Here’s the first of two recently produced Alfred Hitchcock biopics:  The Girl (2012), an HBO original film that examines the abusive relationship between the Master of Suspense and his last recurring lead actress, Tippi Hedren.  Shortly after the explosive success of Psycho, Hitchcock (Toby Jones) begins working on his next big picture, The Birds.  With “every blonde in Hollywood” anxious to land the lead role, Hitch instead turns to an unknown model, Tippi Hedren (Sienna Miller), determined to shape her into his ultimate femme fatale.  But Hitchcock, whose witty, larger-than-life persona conceals a psychological minefield of self hatred and sexual repression, falls hopelessly head over heels for his protégé – a sick, controlling kind of “love” that manifests as warped directorial cruelty.

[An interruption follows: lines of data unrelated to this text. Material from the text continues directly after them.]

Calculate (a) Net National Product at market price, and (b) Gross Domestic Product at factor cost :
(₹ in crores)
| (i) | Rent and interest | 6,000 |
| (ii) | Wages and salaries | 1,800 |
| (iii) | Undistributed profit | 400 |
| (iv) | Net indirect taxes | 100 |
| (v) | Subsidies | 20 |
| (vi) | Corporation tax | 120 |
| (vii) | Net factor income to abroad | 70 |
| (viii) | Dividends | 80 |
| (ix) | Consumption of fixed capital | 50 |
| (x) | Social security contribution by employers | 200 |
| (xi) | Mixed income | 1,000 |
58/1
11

Hitchcock is a fascinating figure who made equally fascinating, brilliantly crafted movies, but The Girl fails to mine this rich source material very profoundly, and the result isn’t nearly as interesting as the man himself or his body of work.  This is through no fault of Jones, who delivers a spectacularly convicing impersonation of Hitchcock, both physically and verbally.  But the script manages an odd trick:  it demystifies Hitchcock without really understanding him; I came away feeling like I’d only gotten a superficial impression.  Of course, the film is titled The Girl, and the traditional story arc is more centered on Tippi Hedren.  Her tortured journey through The Birds and Marnie comes across as a heroic tale of Hollywood survival, in the wake of sustained sexual harrassment and psychological torture.  Miller’s performance, likely to be overshadowed by Jones’ looming shadow, is understated and quite capable, making up for a lack of physical resemblance with a commendable attention to mannerism and inflection.  Her experiences are the heart of film, and reflect a wider theme of systemic Hollywood sexism that effects every major female character, particularly Hitchcock’s long-suffering wife Alma (Imelda Staunton).

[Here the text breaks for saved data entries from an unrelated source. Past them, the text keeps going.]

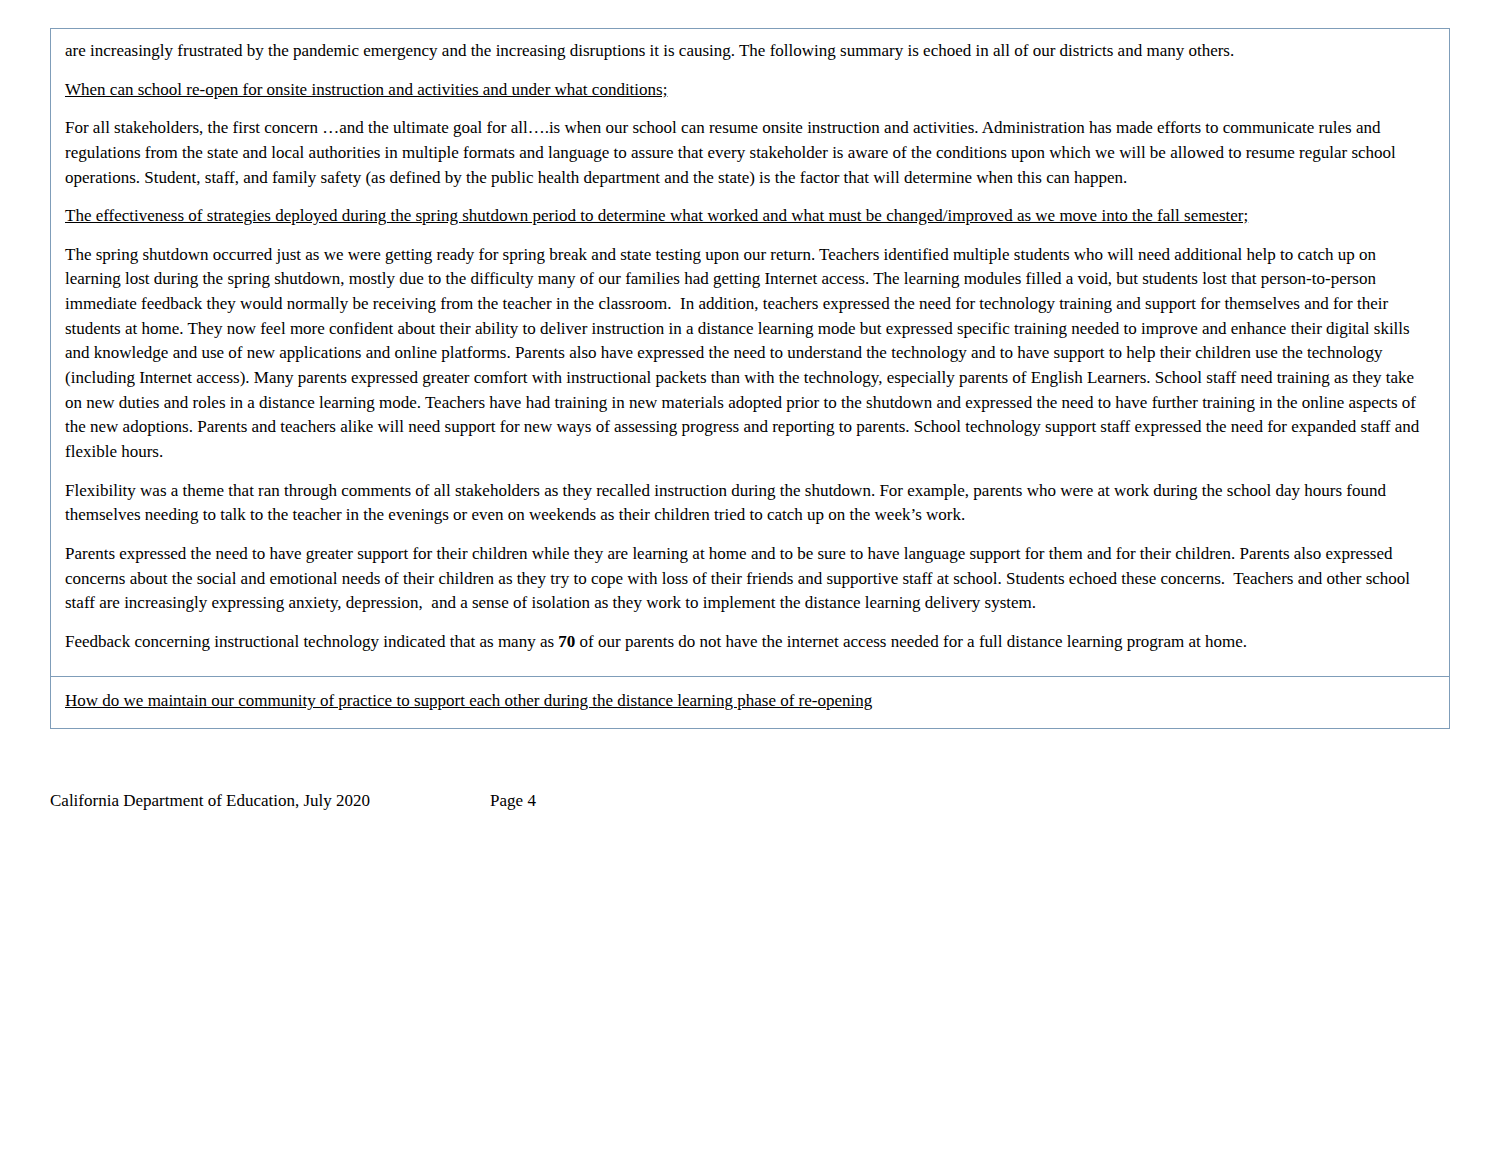are increasingly frustrated by the pandemic emergency and the increasing disruptions it is causing. The following summary is echoed in all of our districts and many others.
When can school re-open for onsite instruction and activities and under what conditions;
For all stakeholders, the first concern …and the ultimate goal for all….is when our school can resume onsite instruction and activities. Administration has made efforts to communicate rules and regulations from the state and local authorities in multiple formats and language to assure that every stakeholder is aware of the conditions upon which we will be allowed to resume regular school operations. Student, staff, and family safety (as defined by the public health department and the state) is the factor that will determine when this can happen.
The effectiveness of strategies deployed during the spring shutdown period to determine what worked and what must be changed/improved as we move into the fall semester;
The spring shutdown occurred just as we were getting ready for spring break and state testing upon our return. Teachers identified multiple students who will need additional help to catch up on learning lost during the spring shutdown, mostly due to the difficulty many of our families had getting Internet access. The learning modules filled a void, but students lost that person-to-person immediate feedback they would normally be receiving from the teacher in the classroom. In addition, teachers expressed the need for technology training and support for themselves and for their students at home. They now feel more confident about their ability to deliver instruction in a distance learning mode but expressed specific training needed to improve and enhance their digital skills and knowledge and use of new applications and online platforms. Parents also have expressed the need to understand the technology and to have support to help their children use the technology (including Internet access). Many parents expressed greater comfort with instructional packets than with the technology, especially parents of English Learners. School staff need training as they take on new duties and roles in a distance learning mode. Teachers have had training in new materials adopted prior to the shutdown and expressed the need to have further training in the online aspects of the new adoptions. Parents and teachers alike will need support for new ways of assessing progress and reporting to parents. School technology support staff expressed the need for expanded staff and flexible hours.
Flexibility was a theme that ran through comments of all stakeholders as they recalled instruction during the shutdown. For example, parents who were at work during the school day hours found themselves needing to talk to the teacher in the evenings or even on weekends as their children tried to catch up on the week’s work.
Parents expressed the need to have greater support for their children while they are learning at home and to be sure to have language support for them and for their children. Parents also expressed concerns about the social and emotional needs of their children as they try to cope with loss of their friends and supportive staff at school. Students echoed these concerns. Teachers and other school staff are increasingly expressing anxiety, depression, and a sense of isolation as they work to implement the distance learning delivery system.
Feedback concerning instructional technology indicated that as many as 70 of our parents do not have the internet access needed for a full distance learning program at home.
How do we maintain our community of practice to support each other during the distance learning phase of re-opening
California Department of Education, July 2020 Page 4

Alas, it doesn’t add up to a very satisfying entertainment.  As a portrait of Hitchcock’s complex, twisted misogyny, it’s well crafted but unpenetrating; as a snapshot of the unfortunate plight of women in Hollywood, it’s well rendered but unstartling.  Film buffs lured by the subject matter won’t find much surprise or insight, and worst of all, it commits the cardinal sin of being dull.  At least it’s a great acting spotlight for Jones and Miller; both, I think, will receive considerable Emmy attention.  But other than that, it’s pretty forgettable.